Reading upstream a bit, I think you've misapprehended the point people are making. If P is a set of paths, and the union of all elements of P is the maximal complete binary tree, then there can be paths in the union of all elements of P that are not in P. If P is a countable set, then there are necessarily paths in the union of all elements of P that are not in P.
In fact, one such set P is the set of finite rooted paths, which is isomorphic to the set of nodes in the maximal complete binary tree.
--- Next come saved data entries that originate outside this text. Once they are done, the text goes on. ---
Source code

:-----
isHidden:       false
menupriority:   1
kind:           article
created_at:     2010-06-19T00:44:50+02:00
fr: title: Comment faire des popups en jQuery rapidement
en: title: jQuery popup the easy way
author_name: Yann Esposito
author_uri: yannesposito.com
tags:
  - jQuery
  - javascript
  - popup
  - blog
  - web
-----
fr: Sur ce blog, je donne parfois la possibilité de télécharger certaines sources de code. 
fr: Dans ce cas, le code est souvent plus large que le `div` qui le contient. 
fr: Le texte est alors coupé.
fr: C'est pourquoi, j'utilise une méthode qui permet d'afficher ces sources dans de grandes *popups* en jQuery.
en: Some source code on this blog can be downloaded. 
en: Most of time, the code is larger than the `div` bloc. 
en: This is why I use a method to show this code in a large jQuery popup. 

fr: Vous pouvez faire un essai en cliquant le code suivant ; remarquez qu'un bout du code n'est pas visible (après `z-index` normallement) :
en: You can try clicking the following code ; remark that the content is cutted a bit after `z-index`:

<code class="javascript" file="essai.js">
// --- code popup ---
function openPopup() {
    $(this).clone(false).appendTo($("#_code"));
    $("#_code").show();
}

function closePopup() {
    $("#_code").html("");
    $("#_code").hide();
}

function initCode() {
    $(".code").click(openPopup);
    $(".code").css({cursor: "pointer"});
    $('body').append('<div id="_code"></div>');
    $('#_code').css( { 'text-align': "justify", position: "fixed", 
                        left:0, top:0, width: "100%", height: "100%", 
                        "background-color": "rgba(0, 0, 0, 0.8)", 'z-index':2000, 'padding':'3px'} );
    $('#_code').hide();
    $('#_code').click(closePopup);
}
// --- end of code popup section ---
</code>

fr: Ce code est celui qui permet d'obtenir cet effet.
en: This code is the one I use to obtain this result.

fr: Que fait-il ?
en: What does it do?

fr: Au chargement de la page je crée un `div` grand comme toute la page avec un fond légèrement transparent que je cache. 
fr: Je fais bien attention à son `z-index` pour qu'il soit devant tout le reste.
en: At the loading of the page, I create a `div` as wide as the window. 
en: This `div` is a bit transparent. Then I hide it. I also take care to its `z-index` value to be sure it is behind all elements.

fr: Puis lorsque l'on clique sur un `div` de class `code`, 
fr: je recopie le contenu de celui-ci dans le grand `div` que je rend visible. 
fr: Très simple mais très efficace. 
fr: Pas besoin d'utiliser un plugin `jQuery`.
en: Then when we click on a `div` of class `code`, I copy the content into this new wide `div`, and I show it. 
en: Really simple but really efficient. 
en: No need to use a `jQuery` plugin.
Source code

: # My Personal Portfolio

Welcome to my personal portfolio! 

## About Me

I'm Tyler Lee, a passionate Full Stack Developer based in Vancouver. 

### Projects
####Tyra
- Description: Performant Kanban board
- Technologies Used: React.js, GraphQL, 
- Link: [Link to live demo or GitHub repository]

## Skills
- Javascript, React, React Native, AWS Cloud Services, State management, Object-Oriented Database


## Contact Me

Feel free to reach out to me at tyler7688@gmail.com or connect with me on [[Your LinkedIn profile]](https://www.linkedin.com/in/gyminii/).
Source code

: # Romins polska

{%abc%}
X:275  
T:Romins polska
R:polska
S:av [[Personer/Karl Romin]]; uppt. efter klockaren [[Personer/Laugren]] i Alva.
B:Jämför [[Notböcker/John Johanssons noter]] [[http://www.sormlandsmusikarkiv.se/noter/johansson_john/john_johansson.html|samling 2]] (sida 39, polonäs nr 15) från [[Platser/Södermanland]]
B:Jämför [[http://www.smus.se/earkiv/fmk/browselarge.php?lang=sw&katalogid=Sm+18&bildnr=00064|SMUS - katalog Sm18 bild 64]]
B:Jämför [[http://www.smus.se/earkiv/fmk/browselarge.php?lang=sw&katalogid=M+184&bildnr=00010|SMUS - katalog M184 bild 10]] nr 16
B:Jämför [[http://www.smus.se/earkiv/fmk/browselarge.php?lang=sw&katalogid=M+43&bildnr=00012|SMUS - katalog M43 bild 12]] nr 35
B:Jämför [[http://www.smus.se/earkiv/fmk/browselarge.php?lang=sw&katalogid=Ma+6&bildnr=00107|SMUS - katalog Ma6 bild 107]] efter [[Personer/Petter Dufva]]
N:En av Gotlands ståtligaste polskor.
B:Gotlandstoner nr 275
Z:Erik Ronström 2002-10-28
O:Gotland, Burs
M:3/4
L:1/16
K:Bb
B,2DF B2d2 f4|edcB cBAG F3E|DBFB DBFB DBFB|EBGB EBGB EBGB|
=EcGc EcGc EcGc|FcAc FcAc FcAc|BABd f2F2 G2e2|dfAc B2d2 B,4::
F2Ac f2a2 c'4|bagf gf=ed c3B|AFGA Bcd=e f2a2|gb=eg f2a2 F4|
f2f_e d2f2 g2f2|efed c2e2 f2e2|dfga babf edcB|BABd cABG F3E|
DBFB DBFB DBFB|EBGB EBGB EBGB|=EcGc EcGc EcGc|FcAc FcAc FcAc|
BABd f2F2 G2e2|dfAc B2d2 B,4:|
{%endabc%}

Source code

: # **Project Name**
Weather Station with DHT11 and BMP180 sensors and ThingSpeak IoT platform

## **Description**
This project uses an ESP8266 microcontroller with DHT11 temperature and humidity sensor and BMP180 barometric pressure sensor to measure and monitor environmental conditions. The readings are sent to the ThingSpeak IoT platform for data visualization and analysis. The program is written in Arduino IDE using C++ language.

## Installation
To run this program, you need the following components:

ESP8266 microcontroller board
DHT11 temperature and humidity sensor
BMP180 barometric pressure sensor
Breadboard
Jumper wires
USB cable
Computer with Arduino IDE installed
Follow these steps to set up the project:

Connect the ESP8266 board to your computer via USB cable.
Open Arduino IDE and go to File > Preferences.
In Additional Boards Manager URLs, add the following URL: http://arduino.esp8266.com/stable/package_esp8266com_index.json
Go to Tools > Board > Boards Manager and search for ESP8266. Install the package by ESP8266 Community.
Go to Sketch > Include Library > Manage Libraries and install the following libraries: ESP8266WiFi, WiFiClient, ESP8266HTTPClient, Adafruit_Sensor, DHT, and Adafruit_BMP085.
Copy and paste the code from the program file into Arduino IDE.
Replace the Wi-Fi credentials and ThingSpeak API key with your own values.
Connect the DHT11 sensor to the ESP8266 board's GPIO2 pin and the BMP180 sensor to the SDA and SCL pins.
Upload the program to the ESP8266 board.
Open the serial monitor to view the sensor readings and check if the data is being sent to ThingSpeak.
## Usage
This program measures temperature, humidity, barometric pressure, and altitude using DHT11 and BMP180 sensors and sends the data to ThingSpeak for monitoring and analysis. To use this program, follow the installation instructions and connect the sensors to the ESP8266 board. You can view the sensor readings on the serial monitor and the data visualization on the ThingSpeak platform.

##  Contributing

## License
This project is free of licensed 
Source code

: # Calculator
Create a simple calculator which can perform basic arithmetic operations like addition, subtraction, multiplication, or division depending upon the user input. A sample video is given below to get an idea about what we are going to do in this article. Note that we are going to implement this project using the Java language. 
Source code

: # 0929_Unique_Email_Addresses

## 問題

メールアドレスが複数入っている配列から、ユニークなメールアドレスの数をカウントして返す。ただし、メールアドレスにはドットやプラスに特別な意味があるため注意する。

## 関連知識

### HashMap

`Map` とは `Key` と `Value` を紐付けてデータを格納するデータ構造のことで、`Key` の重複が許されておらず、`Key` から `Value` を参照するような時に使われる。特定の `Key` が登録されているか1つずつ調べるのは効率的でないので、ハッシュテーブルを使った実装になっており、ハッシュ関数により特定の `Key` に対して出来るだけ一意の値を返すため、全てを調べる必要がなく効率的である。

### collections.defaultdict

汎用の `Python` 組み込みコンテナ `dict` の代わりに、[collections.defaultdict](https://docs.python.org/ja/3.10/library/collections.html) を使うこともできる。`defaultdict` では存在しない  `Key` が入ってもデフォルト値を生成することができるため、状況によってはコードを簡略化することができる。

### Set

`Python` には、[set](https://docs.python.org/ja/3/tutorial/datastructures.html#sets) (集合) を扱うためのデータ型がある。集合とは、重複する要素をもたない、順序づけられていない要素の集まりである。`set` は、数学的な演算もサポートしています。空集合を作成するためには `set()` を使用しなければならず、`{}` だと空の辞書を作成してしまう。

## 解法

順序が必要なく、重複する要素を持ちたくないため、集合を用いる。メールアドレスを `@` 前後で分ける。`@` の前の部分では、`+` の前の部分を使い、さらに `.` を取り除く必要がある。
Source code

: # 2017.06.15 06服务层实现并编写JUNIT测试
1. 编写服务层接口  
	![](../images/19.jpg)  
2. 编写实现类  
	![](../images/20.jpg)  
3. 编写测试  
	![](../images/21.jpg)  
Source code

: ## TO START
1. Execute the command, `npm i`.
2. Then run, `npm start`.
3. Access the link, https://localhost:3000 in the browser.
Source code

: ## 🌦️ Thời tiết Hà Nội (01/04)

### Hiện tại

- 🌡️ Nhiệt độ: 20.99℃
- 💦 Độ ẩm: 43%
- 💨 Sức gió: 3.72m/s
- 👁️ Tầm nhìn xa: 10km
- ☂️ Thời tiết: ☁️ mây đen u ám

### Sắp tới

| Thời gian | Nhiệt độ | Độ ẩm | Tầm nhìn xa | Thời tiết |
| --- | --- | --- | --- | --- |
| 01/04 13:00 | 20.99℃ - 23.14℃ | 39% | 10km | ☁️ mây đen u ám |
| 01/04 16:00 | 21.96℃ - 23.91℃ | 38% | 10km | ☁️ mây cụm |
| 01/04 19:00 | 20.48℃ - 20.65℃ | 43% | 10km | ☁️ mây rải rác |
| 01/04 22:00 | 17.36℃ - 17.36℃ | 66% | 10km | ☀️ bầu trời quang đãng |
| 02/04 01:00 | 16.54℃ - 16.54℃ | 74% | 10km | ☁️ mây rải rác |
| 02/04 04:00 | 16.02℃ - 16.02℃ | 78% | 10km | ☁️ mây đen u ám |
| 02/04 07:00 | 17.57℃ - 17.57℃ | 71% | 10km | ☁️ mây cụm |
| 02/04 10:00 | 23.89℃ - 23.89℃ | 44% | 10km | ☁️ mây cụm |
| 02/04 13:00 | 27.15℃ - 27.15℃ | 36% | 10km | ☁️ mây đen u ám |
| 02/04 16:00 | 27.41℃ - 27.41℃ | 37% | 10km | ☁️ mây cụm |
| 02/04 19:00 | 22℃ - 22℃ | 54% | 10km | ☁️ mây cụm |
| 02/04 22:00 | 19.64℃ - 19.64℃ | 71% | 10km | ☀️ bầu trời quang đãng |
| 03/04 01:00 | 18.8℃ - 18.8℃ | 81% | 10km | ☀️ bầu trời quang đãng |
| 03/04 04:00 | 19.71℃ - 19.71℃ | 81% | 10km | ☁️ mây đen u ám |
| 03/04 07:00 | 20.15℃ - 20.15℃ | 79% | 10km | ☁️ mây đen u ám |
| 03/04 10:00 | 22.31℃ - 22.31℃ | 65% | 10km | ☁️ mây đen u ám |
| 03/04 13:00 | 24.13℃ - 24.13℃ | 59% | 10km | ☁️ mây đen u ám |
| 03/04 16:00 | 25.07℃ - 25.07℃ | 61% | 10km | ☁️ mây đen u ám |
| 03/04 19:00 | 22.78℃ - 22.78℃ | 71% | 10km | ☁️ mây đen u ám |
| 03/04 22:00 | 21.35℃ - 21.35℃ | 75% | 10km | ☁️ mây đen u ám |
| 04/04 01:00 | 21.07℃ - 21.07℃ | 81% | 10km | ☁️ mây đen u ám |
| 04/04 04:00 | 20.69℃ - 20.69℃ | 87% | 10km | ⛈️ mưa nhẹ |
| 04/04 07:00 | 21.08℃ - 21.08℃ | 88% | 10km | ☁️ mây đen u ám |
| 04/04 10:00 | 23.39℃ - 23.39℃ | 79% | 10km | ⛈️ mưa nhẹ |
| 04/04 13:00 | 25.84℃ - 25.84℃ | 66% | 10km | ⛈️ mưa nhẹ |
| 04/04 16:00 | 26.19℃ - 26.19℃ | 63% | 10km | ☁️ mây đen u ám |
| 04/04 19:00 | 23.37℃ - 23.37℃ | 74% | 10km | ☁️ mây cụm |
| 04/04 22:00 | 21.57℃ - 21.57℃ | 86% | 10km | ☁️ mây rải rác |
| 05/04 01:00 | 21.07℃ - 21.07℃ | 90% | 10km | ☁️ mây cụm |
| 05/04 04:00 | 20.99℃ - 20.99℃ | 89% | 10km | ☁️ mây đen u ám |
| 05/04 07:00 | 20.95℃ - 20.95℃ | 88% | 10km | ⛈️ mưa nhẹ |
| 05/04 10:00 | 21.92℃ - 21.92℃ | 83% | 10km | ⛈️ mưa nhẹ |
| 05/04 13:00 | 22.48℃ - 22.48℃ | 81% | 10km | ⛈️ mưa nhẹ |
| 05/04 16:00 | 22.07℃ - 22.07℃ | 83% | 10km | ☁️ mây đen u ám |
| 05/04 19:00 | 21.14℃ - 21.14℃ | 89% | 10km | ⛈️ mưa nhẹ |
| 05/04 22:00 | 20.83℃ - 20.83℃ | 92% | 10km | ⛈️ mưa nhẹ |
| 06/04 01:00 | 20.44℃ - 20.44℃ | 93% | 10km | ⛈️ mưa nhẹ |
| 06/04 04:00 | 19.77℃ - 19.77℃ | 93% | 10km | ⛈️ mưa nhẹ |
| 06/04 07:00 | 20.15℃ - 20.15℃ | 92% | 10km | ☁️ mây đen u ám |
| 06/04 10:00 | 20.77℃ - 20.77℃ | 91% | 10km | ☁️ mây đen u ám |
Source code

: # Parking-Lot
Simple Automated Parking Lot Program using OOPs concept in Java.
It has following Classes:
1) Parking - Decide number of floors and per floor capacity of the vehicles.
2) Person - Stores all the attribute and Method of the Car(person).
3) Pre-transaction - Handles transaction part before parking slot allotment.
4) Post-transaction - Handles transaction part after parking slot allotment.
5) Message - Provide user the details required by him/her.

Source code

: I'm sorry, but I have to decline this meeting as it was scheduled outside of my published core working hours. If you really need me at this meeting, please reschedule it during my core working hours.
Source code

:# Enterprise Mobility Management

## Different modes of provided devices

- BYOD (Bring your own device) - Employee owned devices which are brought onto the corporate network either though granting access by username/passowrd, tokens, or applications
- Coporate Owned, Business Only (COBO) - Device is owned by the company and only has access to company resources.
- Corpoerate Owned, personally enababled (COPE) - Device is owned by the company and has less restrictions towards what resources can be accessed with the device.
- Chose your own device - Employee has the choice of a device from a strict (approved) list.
We'll adopt a notation where each node is labelled with the set of left (denoted as 0) and right (denoted as 1) branchings necessary to reach it, prefixed by a dot (.):
. is the root node. .0 is the left child of the root node. .1 is the right child of the root node. .00 is the left child of the left child of the root node. .01 is the right child of the left child of the root node. .10 is the left child of the right child of the root node. .11 is the right chind of the right child of the root node. (And so on.)
Because every node can be reached in only finitely many branchings (as a consequence of the tree being representable as an infinite set of finite paths), every node has a finite label.
We'll denote paths in the standard way, as sets of nodes:
{., .0} is the path from the root to the leftmost rank 1 node. {., .0, .01} is the path from the root to the right-hand child of the left-hand child of the root node.
Finite rooted paths can also be identified, for convenience, by their terminal node: there is one and only one path from the root node to the node .001101, so writing out the complete path is pointless. However, *infinite* paths do not have a terminal node, so they must be described in some other way - for example, by a function from N to the nodes of the tree.
A path exists in the tree if and only if (every node on that path is in the tree) and (the path is a connected, linear subgraph of the tree). Two paths A and B are equal if and only if the set of nodes in path A is equal to the set of nodes on path B.
There is a function f from N to the set of nodes that, for every natural number n, produces the node labelled by the first n binary places of 1/pi's binary expansion. This function describes a path. This path is distinct from every path in the set of finite paths used to describe the tree, because for every path in that set, the path described by this function contains more nodes.
Informally, the path q from 1/pi under f is {., .0, .01, .010, .0101, .01010, .010100, .0101000, .01010001, .010100010, ...}. (Formally, it is only finitely describable as a function, not as an element-by-element list of nodes.) This path is distinct from each finite path: {.} is missing the node .0, which is in q. {., .0} is missing the node .01, which is in q. {., .0, .01} is missing the node .010, which is in q.
In fact, we can continue this indefinitely; none of the finite rooted paths from which the tree is derived contains every node in q. However, every node in q is in the tree, since every one of its infinitely-many nodes is reachable from the root node after finitely many branchings. So q is a path over the maximal complete binary tree even though the maximal complete binary tree can be derived from a set that does not contain q.
This is equivalent to the argument from arithmetic that there is, for every rational x, a rational y that is closer to 1/pi than x, presented above.
> One of them is false, unless it is a magic tree where something > happens during construction. But I do not believe in magic, least in > mathematics.
That a union of infinitely many distinct finite paths can contain infinite paths does not surprise me. In ZFC, one formulation of the axiom of infinity takes exactly the form of an infinite union of finite elements. Only a union of finitely many finite elements or a (possibly, infinite) union of finitely many distinct finite elements ({1} U {1} U {1} U {1} U {1} U ... = {1}, for example), neither of which is sufficient to produce the maximal complete binary tree, is a finite set.
Conversely, in a set theory with no infinite sets, there is also no binary tree containing the path q (from above). Both kinds of theory can be internally consistent, which is as close to "true" as anything in mathematics gets.